France and Germany intend to become the world champions for green hydrogen together and are already planning to set up a “gigafactory” with state support. But the two could butt heads over nuclear power. EURACTIV Germany reports.
On the fringes of an informal meeting of EU finance ministers in Berlin on Friday (11 September), the Franco-German vision for joint hydrogen production could make good progress. France’s Economy Minister Bruno Le Maire already announced last Sunday that he and his German counterpart, Peter Altmaier, would discuss further details over dinner.
In concrete terms, the plan is to set up a “gigafactory” for hydrogen, for which both countries could provide €1.5 billion and which is to apply to the EU for the status of “Project of Common European Interest” (IPCEI) in order to receive state subsidies.
German Chancellor Angela Merkel and French President Emmanuel Macron gave their initial thoughts on the subject when they met in August.
“We must accelerate the Franco-German projects” because both countries could become the world’s market leaders in hydrogen together, said Le Maire.
France with new huge budget for hydrogen
The new round of talks was prompted by the French hydrogen strategy presented on Wednesday. The strategy envisages that the country will build up electrolysis capacities of 6.5 gigawatts over the next ten years and produce 600,000 tonnes of green hydrogen.
Blue hydrogen, which is obtained from natural gas by capturing CO2, is not featured in the French strategy.
For the ramp-up of French hydrogen production, the government has promised €7 billion over ten years, including €2 billion already announced last week as part of the country’s coronavirus recovery programme. These billions should flow until 2022 and primarily promote the industry’s decarbonisation.
With its new target, France is taking a big step forward, as then Environment Minister Nicolas Hulot only earmarked €100 million over three years in 2018. “This gives hydrogen a real dimension,” his successor, Barbara Pompili has said.
Germany has ambitious hydrogen plans too.
When Economy Minister Peter Altmaier presented the country’s national hydrogen strategy in June, he announced that Germany wants to become “number one” worldwide.

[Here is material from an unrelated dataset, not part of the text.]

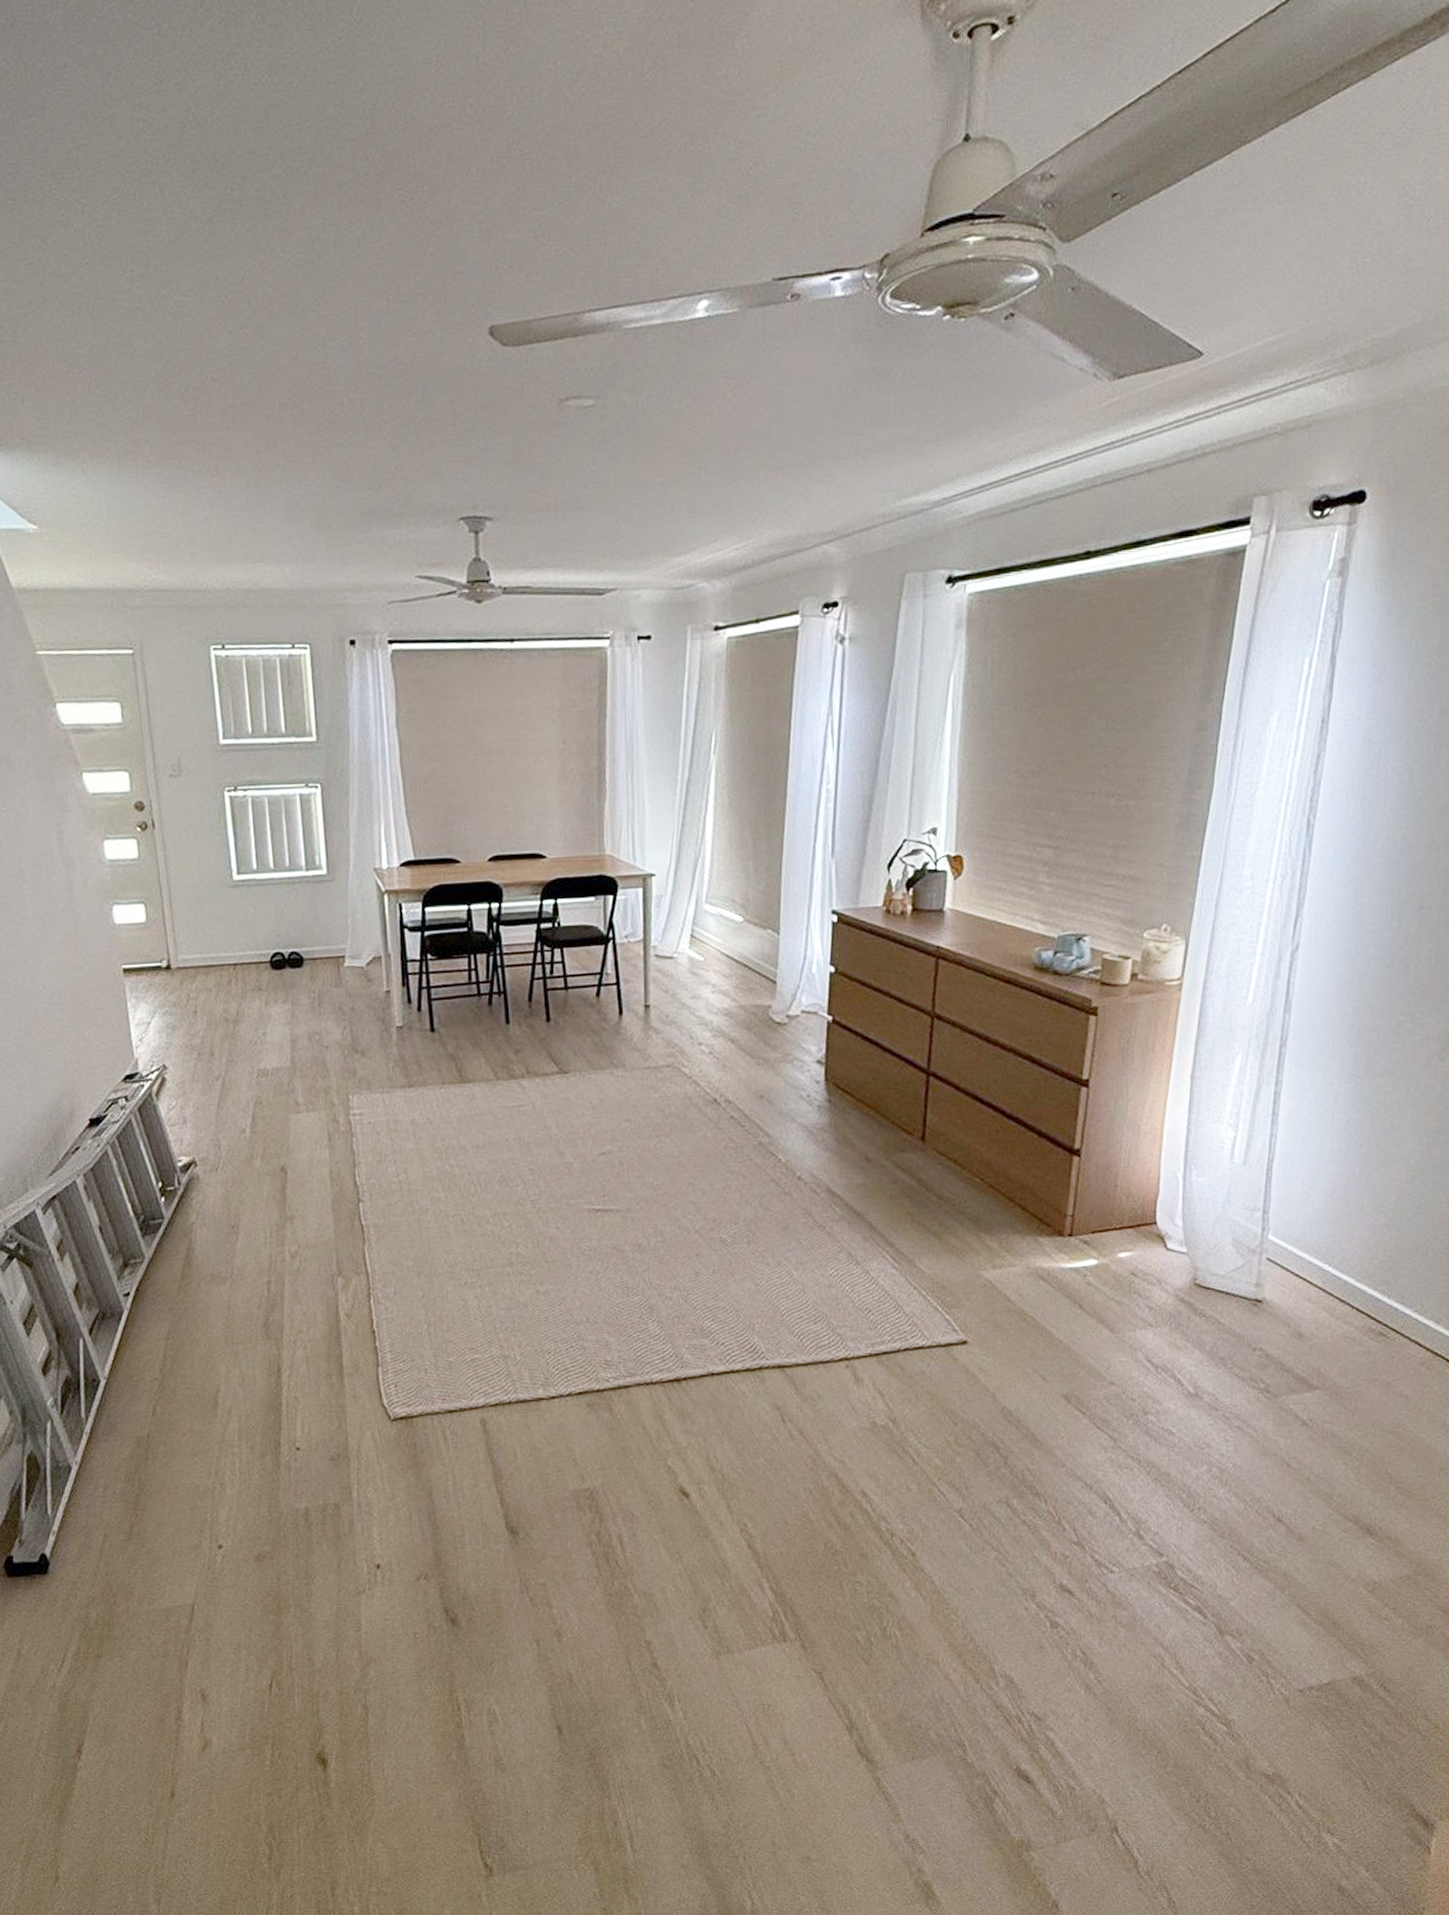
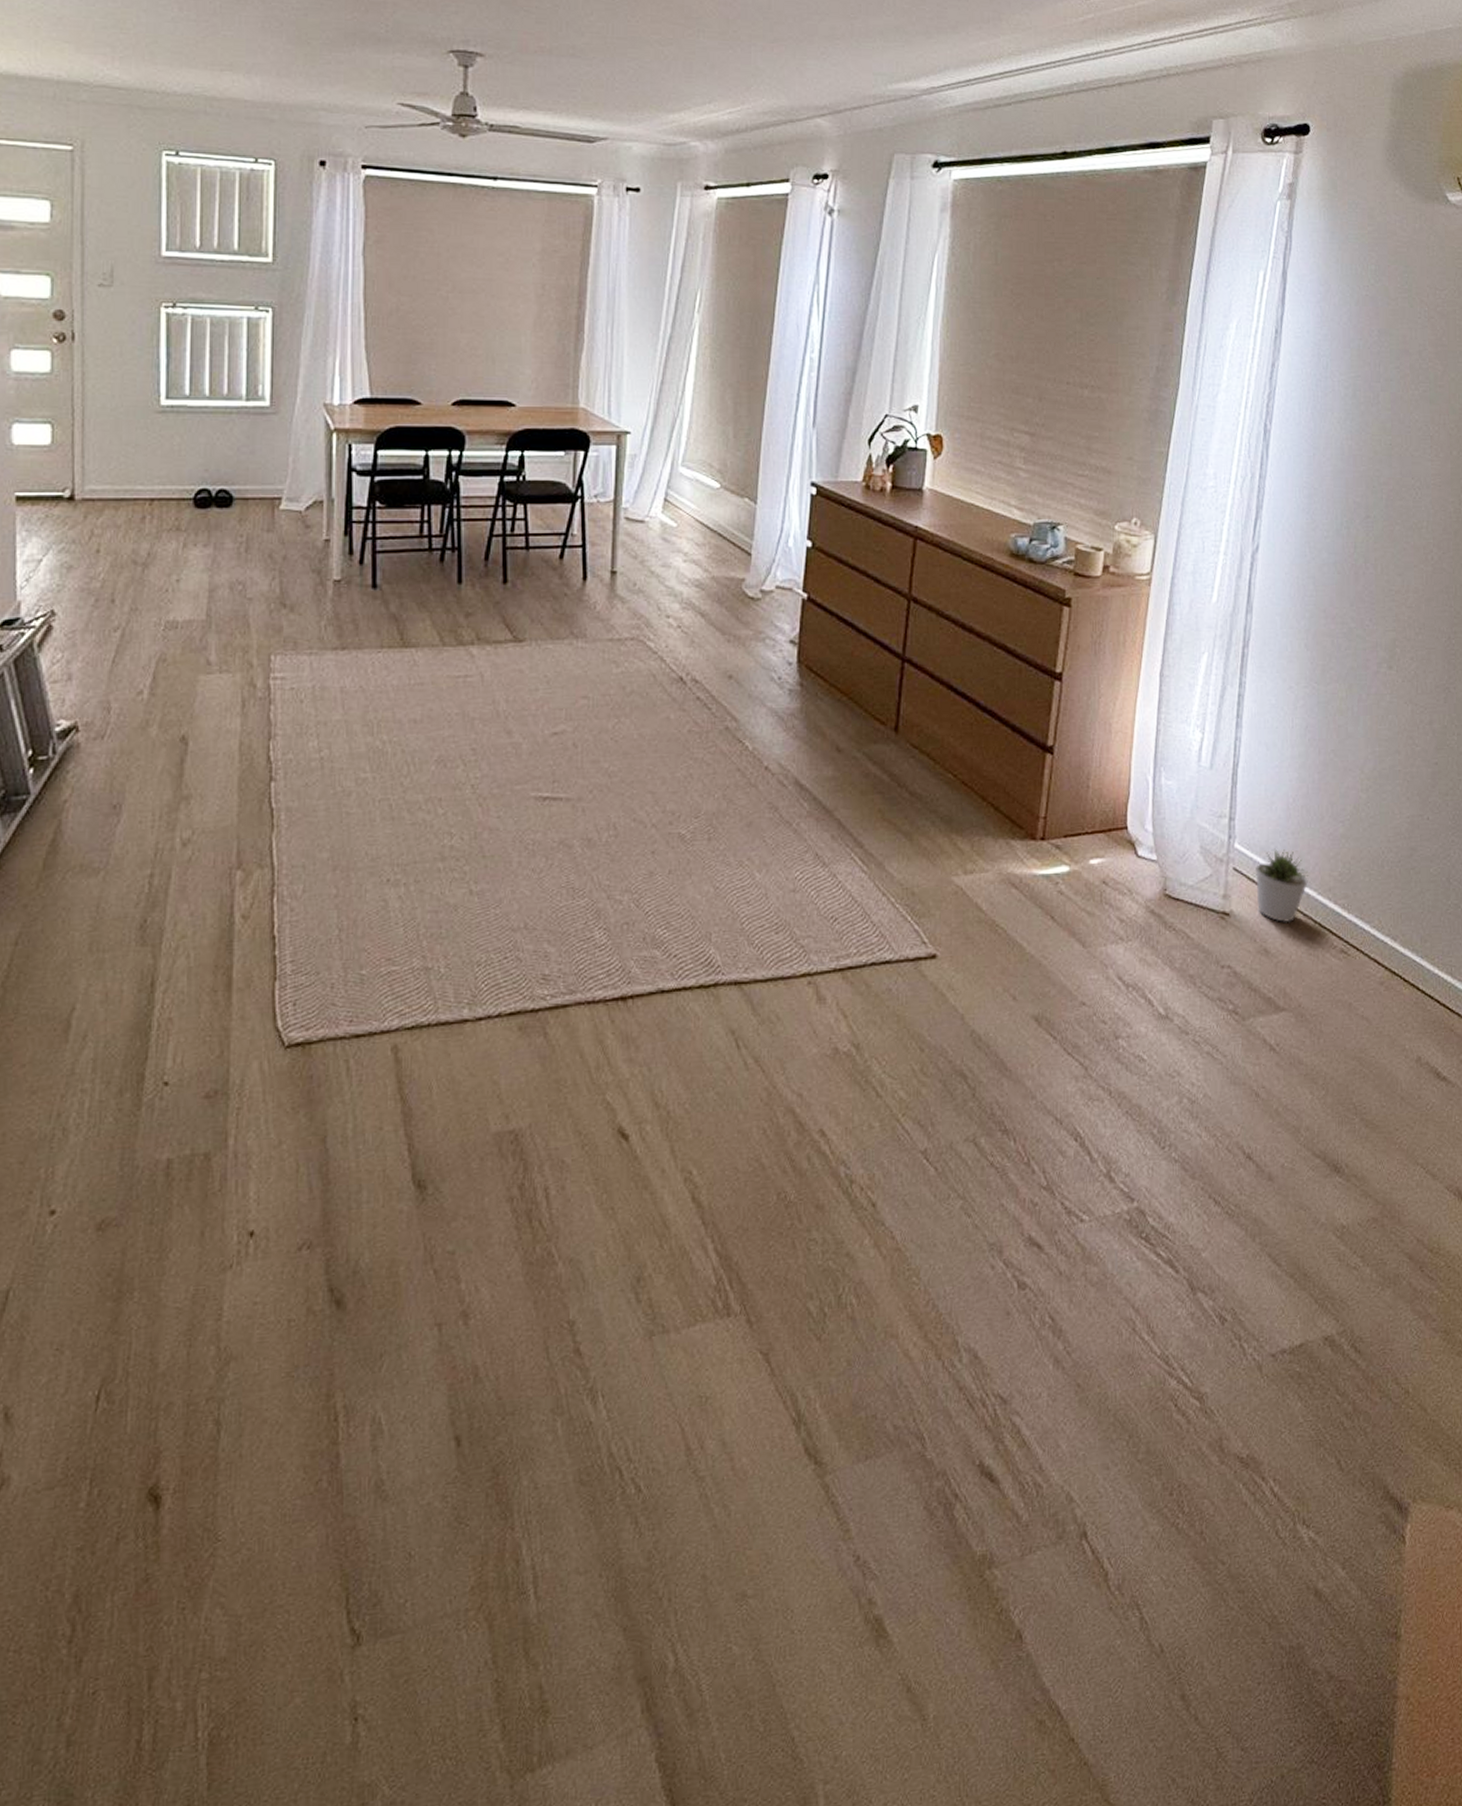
potted plant: none [1289,1239,1347,1309] -> present [1254,848,1309,923]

Germany intends to build 5 GW of capacity by 2030, and 10 GW by 2040. While Germany has set itself a slightly lower production target than France, it also intends to import large quantities of green hydrogen from sunny countries. €2 billion is earmarked for import partnerships.
In its hydrogen strategy presented in July, the European Commission suggests that a total of 40 GW, with a production capacity of ten million tonnes of hydrogen, should be produced in Europe during that time.
Nuclear issue remains unresolved
How much hydrogen is to be produced as part of German-French cooperation remains unknown. There could, however, be disagreements about the choice of production.
Though France intends to produce hydrogen by using electricity from its nuclear power stations – dubbed by energy analysts as ‘pink hydrogen’, Germany has rejected atom-smashing.
In December 2019, EU leaders were unable to agree on whether nuclear power can be classified as “clean” under the EU taxonomy – a matter which is now being investigated by the EU’s Joint Research Centre.
Both Germany and the Commission rely therefore on blue hydrogen in their strategies. According to Le Maire, however, this should not become an obstacle.
Different approaches are still being pursued in the production and import of hydrogen “but we will see how our approaches can complement each other,” he said.
Everything “made in Europe”
As France wants to make sure it does not become dependent on foreign companies for hydrogen, it intends to produce the required technology entirely in France.
France will not make the same mistake as with photovoltaic modules and subsidise Chinese producers, Le Maire confirmed, adding “this is out of the question.”
Germany and France already have initial experience with joint projects of this size.
Earlier this year they announced a joint gigafactory for batteries for electric vehicles, which will be based in Nersac and Kaiserslautern and will be supported by both countries with around €1.3 billion. Battery production, which should start from mid-2021, should reach one million by 2030.